In 2015 several countries came together and agreed to take action against climate change through the Paris agreement. Through this agreement, countries agreed to limit global warming to 1.5°C or well below 2°C. That is the maximum temperature all countries agreed to and what science has shown is necessary to avoid the worst effects of climate change. 
 
Why do we need warming to be below 2°C? This is because we need to address the imbalance between the amount of GHG emissions we release into the atmosphere every year and the amount of carbon removed through natural processes. That means reaching a place that is known as net-zero. 
 
“This state of net-zero is where our economy needs to go, and we need to be there in the next 3-5 decades. However, our world is not going in this direction. Right now, the world is heading towards 2.5°C -3°C warming, and that has significant consequences for some of the most critical ecosystems and also for some of the most vulnerable communities across the world,” Pineda said.  
 
“To reach net zero by the mid-century, we need to transit from our current economic system that is releasing 55MT of emission to an economic system that satisfies the needs of the population without causing the GHG emissions into the atmosphere,” he added.
 
 
Transition towards net-zero
 
This transition to net-zero will require policy changes, changes in technology, changes in the way our economy is structured, and changes in our production and consumption patterns.

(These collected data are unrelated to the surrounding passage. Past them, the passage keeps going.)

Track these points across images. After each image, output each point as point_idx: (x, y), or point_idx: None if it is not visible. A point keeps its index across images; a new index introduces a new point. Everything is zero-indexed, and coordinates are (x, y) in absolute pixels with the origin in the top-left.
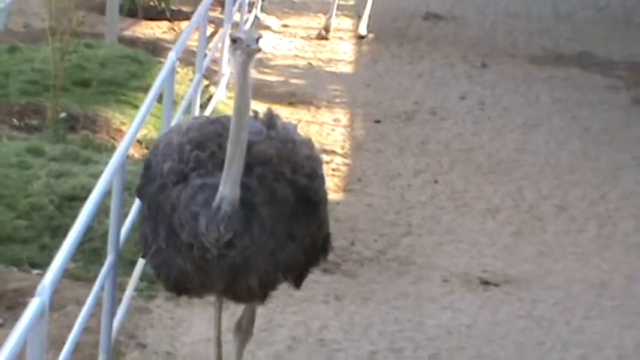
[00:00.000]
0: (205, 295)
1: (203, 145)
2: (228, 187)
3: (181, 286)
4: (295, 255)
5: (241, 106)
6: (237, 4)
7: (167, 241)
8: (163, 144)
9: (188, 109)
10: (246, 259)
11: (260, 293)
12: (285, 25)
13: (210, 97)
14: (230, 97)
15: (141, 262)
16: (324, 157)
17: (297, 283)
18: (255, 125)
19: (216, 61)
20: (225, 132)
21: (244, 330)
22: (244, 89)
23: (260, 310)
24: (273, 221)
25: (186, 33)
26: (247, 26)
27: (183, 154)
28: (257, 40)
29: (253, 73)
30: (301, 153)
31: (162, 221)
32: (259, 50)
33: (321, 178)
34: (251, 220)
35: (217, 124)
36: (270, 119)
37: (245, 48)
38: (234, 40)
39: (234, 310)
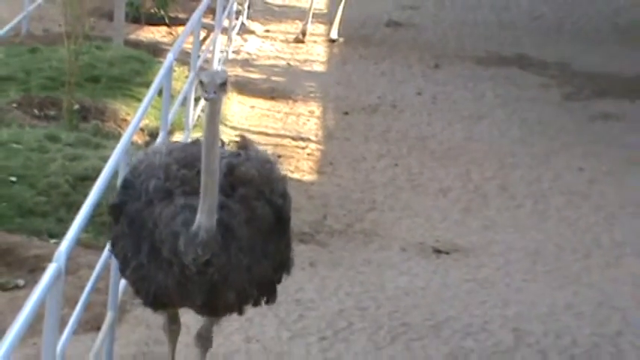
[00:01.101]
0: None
1: (189, 164)
2: (204, 216)
3: (160, 301)
4: (268, 271)
5: (209, 140)
6: (226, 12)
7: (149, 256)
8: (144, 165)
9: (183, 102)
10: (224, 276)
11: (237, 306)
12: (267, 30)
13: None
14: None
15: None
16: (301, 144)
17: (271, 298)
18: (229, 151)
19: (208, 61)
20: None
21: (205, 338)
22: (212, 126)
23: None
24: (251, 239)
25: (183, 37)
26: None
27: (169, 172)
28: (221, 84)
29: (240, 72)
30: (275, 173)
31: (145, 237)
32: (219, 97)
33: (289, 198)
34: (229, 240)
35: (198, 146)
36: (244, 142)
37: (206, 94)
38: (200, 83)
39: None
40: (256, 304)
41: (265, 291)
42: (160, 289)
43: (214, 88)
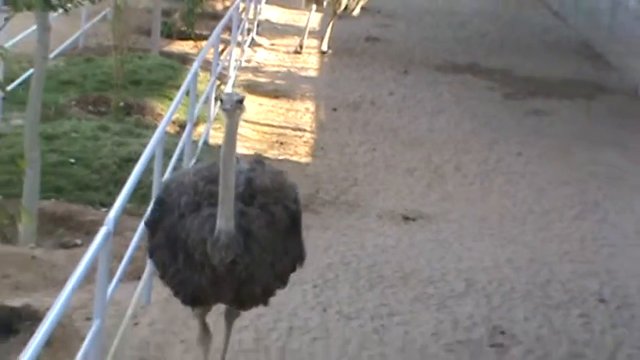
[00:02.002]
0: (215, 304)
1: (214, 180)
2: (222, 221)
3: (197, 300)
4: (288, 265)
5: (227, 153)
6: (239, 29)
7: (184, 263)
8: (175, 184)
9: (205, 100)
10: (250, 273)
11: (263, 299)
12: (272, 44)
13: (221, 92)
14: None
15: None
16: (298, 134)
17: (285, 284)
18: (247, 165)
19: (225, 69)
20: None
21: (233, 312)
22: (229, 141)
23: None
24: (272, 239)
25: (205, 49)
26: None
27: (197, 188)
28: (238, 101)
29: (251, 77)
30: (287, 183)
31: (180, 246)
32: (238, 112)
33: (300, 203)
34: (250, 242)
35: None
36: (260, 160)
37: (224, 107)
38: (220, 100)
39: None
40: None
41: (284, 281)
42: (197, 290)
43: (231, 103)
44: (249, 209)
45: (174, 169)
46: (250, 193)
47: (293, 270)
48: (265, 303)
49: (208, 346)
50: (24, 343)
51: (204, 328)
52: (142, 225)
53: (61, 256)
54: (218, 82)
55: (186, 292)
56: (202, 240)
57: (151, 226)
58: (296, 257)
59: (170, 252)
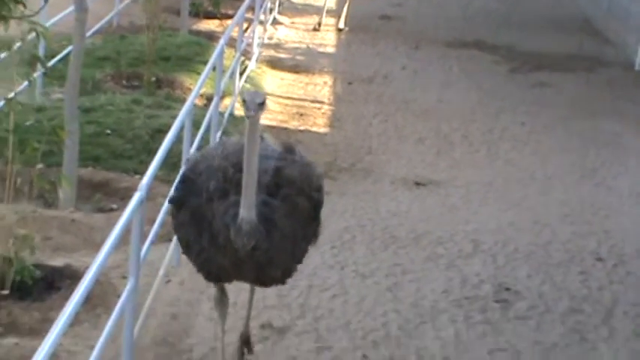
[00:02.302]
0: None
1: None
2: (245, 211)
3: (219, 278)
4: (306, 249)
5: (250, 152)
6: (262, 9)
7: (209, 243)
8: (205, 166)
9: (231, 75)
10: (270, 257)
11: (281, 280)
12: (292, 22)
13: (245, 67)
14: (259, 68)
15: None
16: (317, 106)
17: (300, 261)
18: (278, 151)
19: (249, 45)
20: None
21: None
22: (252, 140)
23: None
24: (292, 228)
25: (231, 27)
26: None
27: (227, 175)
28: (260, 103)
29: (273, 53)
30: (314, 172)
31: (205, 227)
32: (258, 114)
33: (323, 191)
34: (271, 230)
35: None
36: (290, 148)
37: (247, 112)
38: (243, 101)
39: None
40: None
41: (301, 261)
42: (219, 269)
43: (254, 107)
44: (273, 199)
45: (203, 139)
46: (277, 182)
47: (308, 247)
48: (284, 283)
49: (225, 310)
50: (65, 299)
51: (222, 292)
52: (171, 191)
53: (98, 220)
54: (242, 58)
55: (210, 270)
56: (226, 226)
57: (176, 203)
58: (312, 236)
59: (195, 231)
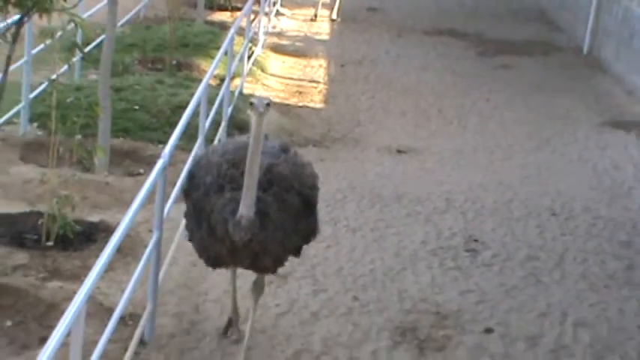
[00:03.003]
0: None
1: (237, 164)
2: (245, 209)
3: (217, 263)
4: (298, 241)
5: (254, 152)
6: (267, 2)
7: (208, 232)
8: (205, 161)
9: (240, 59)
10: (264, 248)
11: (273, 268)
12: (293, 14)
13: (252, 52)
14: (264, 53)
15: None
16: (314, 85)
17: (298, 255)
18: (274, 147)
19: (256, 33)
20: None
21: (259, 287)
22: (257, 142)
23: None
24: (284, 221)
25: (240, 18)
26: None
27: (220, 171)
28: (267, 104)
29: (276, 40)
30: (306, 172)
31: (204, 218)
32: (265, 114)
33: (317, 188)
34: (265, 223)
35: (245, 150)
36: (286, 147)
37: (256, 113)
38: (250, 103)
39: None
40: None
41: (295, 254)
42: (217, 256)
43: (263, 107)
44: (266, 195)
45: (216, 113)
46: (269, 179)
47: (307, 242)
48: (275, 272)
49: (235, 277)
50: (100, 249)
51: (233, 274)
52: (190, 158)
53: (128, 182)
54: (250, 44)
55: (208, 256)
56: (224, 219)
57: (184, 194)
58: (309, 233)
59: (196, 221)
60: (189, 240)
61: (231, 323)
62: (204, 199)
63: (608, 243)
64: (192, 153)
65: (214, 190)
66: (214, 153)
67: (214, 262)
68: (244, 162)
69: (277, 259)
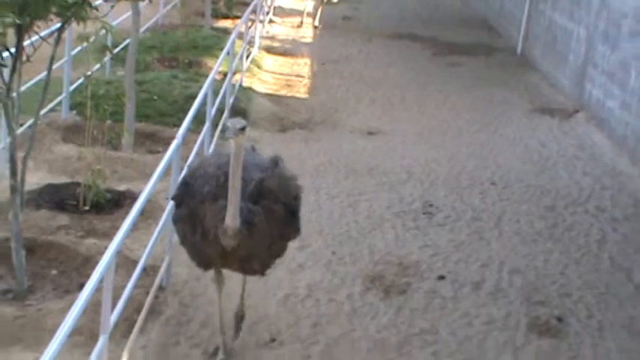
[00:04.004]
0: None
1: None
2: (229, 219)
3: (208, 266)
4: (283, 246)
5: (234, 172)
6: (261, 12)
7: (200, 237)
8: (202, 172)
9: (240, 58)
10: (251, 253)
11: (261, 271)
12: (282, 21)
13: (250, 53)
14: (259, 53)
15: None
16: (300, 79)
17: (283, 254)
18: (264, 161)
19: (252, 37)
20: (246, 169)
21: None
22: (236, 162)
23: (269, 145)
24: (271, 229)
25: (239, 24)
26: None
27: (219, 182)
28: (241, 128)
29: (269, 43)
30: (292, 184)
31: (198, 224)
32: (240, 138)
33: (300, 198)
34: (253, 232)
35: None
36: (276, 161)
37: (229, 137)
38: (226, 126)
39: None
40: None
41: (281, 255)
42: (208, 259)
43: (234, 132)
44: (255, 207)
45: (221, 102)
46: (259, 192)
47: (290, 241)
48: (263, 274)
49: (222, 285)
50: (127, 213)
51: (219, 273)
52: (199, 139)
53: (149, 158)
54: (247, 46)
55: (200, 259)
56: (215, 225)
57: (177, 201)
58: (292, 235)
59: (191, 226)
60: (181, 243)
61: (216, 351)
62: (200, 206)
63: (536, 206)
64: (201, 136)
65: (210, 199)
66: (210, 165)
67: (205, 264)
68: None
69: (264, 263)
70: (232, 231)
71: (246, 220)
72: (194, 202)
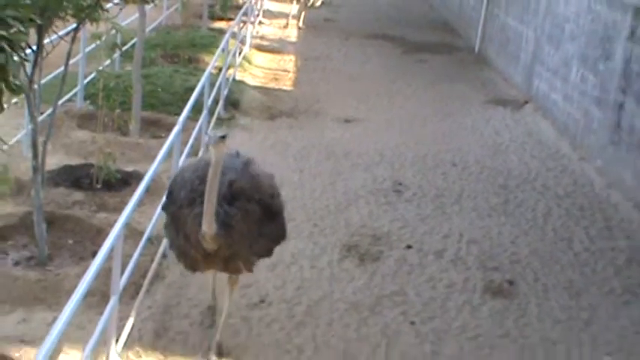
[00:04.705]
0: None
1: (205, 181)
2: (205, 224)
3: (194, 267)
4: (266, 244)
5: (212, 183)
6: (252, 14)
7: (184, 240)
8: (180, 178)
9: (233, 55)
10: (232, 253)
11: (245, 269)
12: (271, 22)
13: (242, 50)
14: (250, 50)
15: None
16: (286, 73)
17: (270, 255)
18: (237, 163)
19: (244, 36)
20: (222, 173)
21: (233, 282)
22: (214, 172)
23: (259, 131)
24: (249, 228)
25: (233, 25)
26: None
27: (193, 186)
28: (221, 136)
29: (259, 42)
30: (266, 182)
31: (180, 228)
32: (220, 146)
33: (278, 196)
34: (231, 232)
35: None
36: (248, 161)
37: (210, 145)
38: (207, 135)
39: None
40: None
41: (265, 255)
42: (193, 261)
43: (215, 139)
44: (230, 208)
45: (216, 93)
46: (232, 193)
47: (277, 244)
48: (250, 271)
49: (214, 286)
50: (134, 190)
51: (212, 285)
52: (198, 125)
53: (153, 143)
54: (240, 44)
55: (186, 261)
56: (194, 231)
57: (164, 209)
58: (277, 237)
59: (175, 231)
60: (170, 248)
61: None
62: (180, 211)
63: (491, 185)
64: (198, 123)
65: (187, 204)
66: (187, 170)
67: (191, 265)
68: None
69: (247, 261)
70: (210, 237)
71: (224, 223)
72: (174, 208)
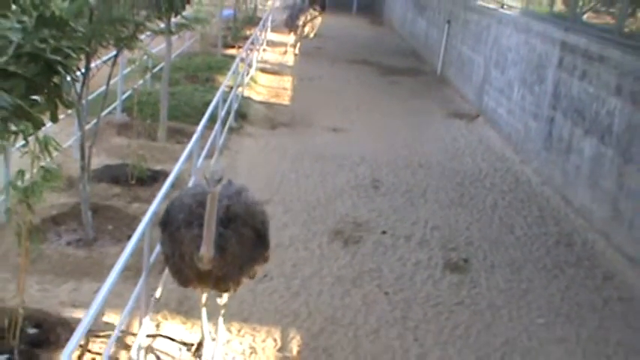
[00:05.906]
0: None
1: (204, 205)
2: (204, 248)
3: (187, 284)
4: (254, 267)
5: (210, 214)
6: (257, 43)
7: (179, 259)
8: (178, 202)
9: (242, 75)
10: (224, 274)
11: (234, 289)
12: (273, 50)
13: (249, 72)
14: (256, 73)
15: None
16: (285, 91)
17: (254, 277)
18: (232, 190)
19: (251, 61)
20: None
21: (223, 305)
22: (211, 208)
23: (262, 137)
24: (241, 251)
25: (242, 51)
26: (217, 164)
27: (191, 209)
28: (218, 180)
29: (263, 65)
30: (258, 209)
31: (177, 248)
32: (217, 188)
33: (268, 223)
34: (225, 255)
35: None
36: (241, 190)
37: (209, 188)
38: (205, 177)
39: None
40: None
41: (251, 277)
42: (186, 278)
43: (213, 184)
44: (226, 231)
45: (229, 106)
46: (227, 217)
47: (260, 267)
48: (235, 291)
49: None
50: (161, 186)
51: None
52: (216, 128)
53: (177, 147)
54: (248, 67)
55: (180, 278)
56: (190, 251)
57: (161, 227)
58: (262, 260)
59: (171, 249)
60: (165, 263)
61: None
62: (177, 232)
63: (450, 182)
64: (214, 131)
65: (184, 226)
66: (186, 196)
67: (184, 282)
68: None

But the most important thing is that all these changes will also convey benefits to the way we live today. 
 
The first of these changes is a shift away from fossil fuel-based energy systems to clean energy systems, Pineda said. 
 
The second important transition, he points out, is to shift our transportation system from an internal combustion system or the one that depends on fossil fuels to a transport system that is electrified and is powered by clean and renewable electricity. 
 
“The third critical change is that we need to eliminate deforestation from our economy and especially from our food value chain and we need to end deforestation by 2030 latest,” Pineda said.
 
Finally, we need to change how our economy is structured by moving away from a linear extractive economy to a secular economy and a regenerative one. 
 
Is it possible to have this transition?
 
Pineda points out that today, we have about 25 percent of global emissions captured by targets that companies, countries, and regions have said to reach net-zero emissions. This covers more than 50 percent of the global economy. 
 
“Recent targets include a target by the European Union to reach carbon neutrality by the mid-century, a target by China that is planning to reach net-zero by 2060 and most recently the target by Japan that plans to reach net-zero by the mid-century,” Pineda said.  
 
Further, there are also several targets similar to the corporate sector. Over 1,000 companies are setting global GHG emissions reduction targets with the ambition required to meet the Paris agreement goals. 
 
The companies in the science-based targets initiative are spread across 60 countries, and they touch nearly every value chain of the economy. 
 
“All of these countries and companies show that it is possible that there is some ambition, there is some willingness, and now we just need to accelerate and to scale up this ambition,” Pineda said. 
 
In particular, in the ICT sector, an announcement was made a few months ago where the industry committed to reduce emission by 45 percent by 2030 collectively, and we have a collective effort by the industry to develop guidance to set science-based targets. Huawei, among one of the companies in the industry, received a score A- in terms of climate change from CDP in 2019, which is at the Leadership level and is above both the industry and regional averages.
 
“We already have today 34 telecommunications companies that have committed to these science-based targets, and we have 18 companies that have gone public to announce their targets that are independently validated by the Science Based Targets initiative. These companies are operating in all regions of the world, including Latin America, Africa, Asia, Europe, and North America, and we expect the number to grow,” Pineda said.